World Economy

Global Steel Industry Optimistic About India

Global Steel Industry Optimistic About India Global Steel Industry Optimistic About India

It is tough to find a bright spot in the global steel sector, as prices plunge and struggling Chinese producers flood world markets with their surplus stock. But if pressed, gloomy industry-watchers see at least some reason for optimism in Asia’s second-largest emerging market, India.

“There is really only one location that has the long-term potential to pull the global steel market out of its current slump, and that is India,” says Edwin Basson, director-general of the World Steel Association, a trade group. “But, and this is the big question, while India has huge unfilled demand and a big economy, when will all this be felt?”

India is already the world’s fourth-largest steel producer and is expected to overtake the US for third place in the next year or two. And while its steel consumption is barely a tenth that of the world’s largest user, China, it is at least expanding. Growth will be 8% next year, according to Fitch, the ratings agency, Yahoo reported.

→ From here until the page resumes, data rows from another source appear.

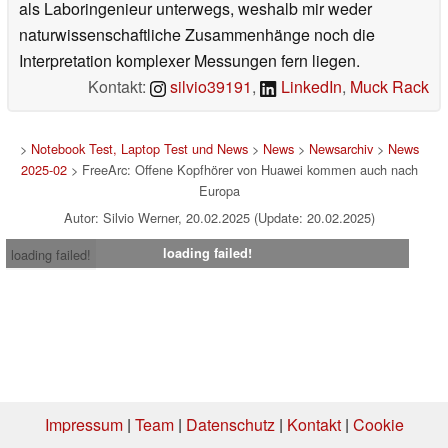
als Laboringenieur unterwegs, weshalb mir weder
naturwissenschaftliche Zusammenhänge noch die
Interpretation komplexer Messungen fern liegen.
Kontakt:
silvio39191
,
LinkedIn
,
Muck Rack
>
Notebook Test, Laptop Test und News
>
News
>
Newsarchiv
>
News
2025-02
> FreeArc: Offene Kopfhörer von Huawei kommen auch nach
Europa
Autor: Silvio Werner, 20.02.2025 (Update: 20.02.2025)
loading failed!
loading failed!
Impressum
|
Team
|
Datenschutz
|
Kontakt
|
Cookie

India is adding capacity too, led by its big three producers: Tata Steel, JSW Steel, and state-backed Steel Authority of India. Last month, Tata Steel inaugurated a huge new plant in the eastern state of Orissa, which eventually will nearly double its output.

Tata Steel in many ways exemplifies India’s unusual place in world steel markets. The company’s loss-making European arm has been hammered by cheap imports and flat demand over recent years. It is now moving toward selling off part of its ailing UK division, having announced 1,200 job losses in October. The group’s Indian arm is much smaller, producing just a third of its output, but performs far better, last year contributing 80% of the group's underlying profits.

Market Havoc

Nevertheless, India’s steel producers are downbeat for two main reasons, the first being China. In common with their global counterparts, most have been hit badly as Chinese competitors send excess capacity abroad. Indian steel imports soared 72% in the financial year to March 2015, and have risen further still this year.

Steelmakers are livid. Chinese exports have “caused havoc”, says billionaire tycoon Sajjan Jindal of JSW, India’s second-largest private sector steelmaker by revenue. Domestic steel appetite might be growing, he says, but local production is stagnant because imports mop up any increases in demand.

India’s government responded in August by increasing taxes and import duties on a range of steel products, curbing inflows somewhat. But Jindal and his fellow industrialists have been pushing for more, and this month policymakers in New Delhi introduced a series of further minor anti-dumping duties.

Debts Soar

The second problem is poor finances. Indian steelmakers borrowed heavily to add capacity during the country’s mid-2000s boom years. Industry-wide net debt soared 10-fold over the last decade as a result, hitting roughly $50 billion this year, according to Credit Suisse.

All that borrowing pushed capacity up by a third, with an extra 15 million tons added during this financial year alone, according to Fitch analyst Muralidharan Ramakrishnan. But it also came amid a plunge in global iron ore prices, under-cutting the cost advantage that Indian producers often enjoyed by mining cheap domestic ore, a key component in steelmaking, and hitting profitability.

Many Indian steel projects also ran into regulatory difficulties, leaving once fast-growing groups like Mumbai-based Essar Steel struggling to pay down debts. A host of smaller companies are effectively bankrupt. Bureaucratic problems hit foreign producers too, notably South Korea’s Posco, which has mothballed a $12 billion facility in the country. ArcelorMittal, the world’s largest steel group by revenue, scrapped a big plant two years back.

India is not going to be able to replace China as global steel’s locomotive any time soon, says Kaushik Chatterjee, finance director of Tata Steel, but a mix of protection against unfair imports and fresh government spending can at least spark a new period of growth.

“The biggest trend which can come is more public spending on infrastructure,” he says. “If we get that, the future will look much better.”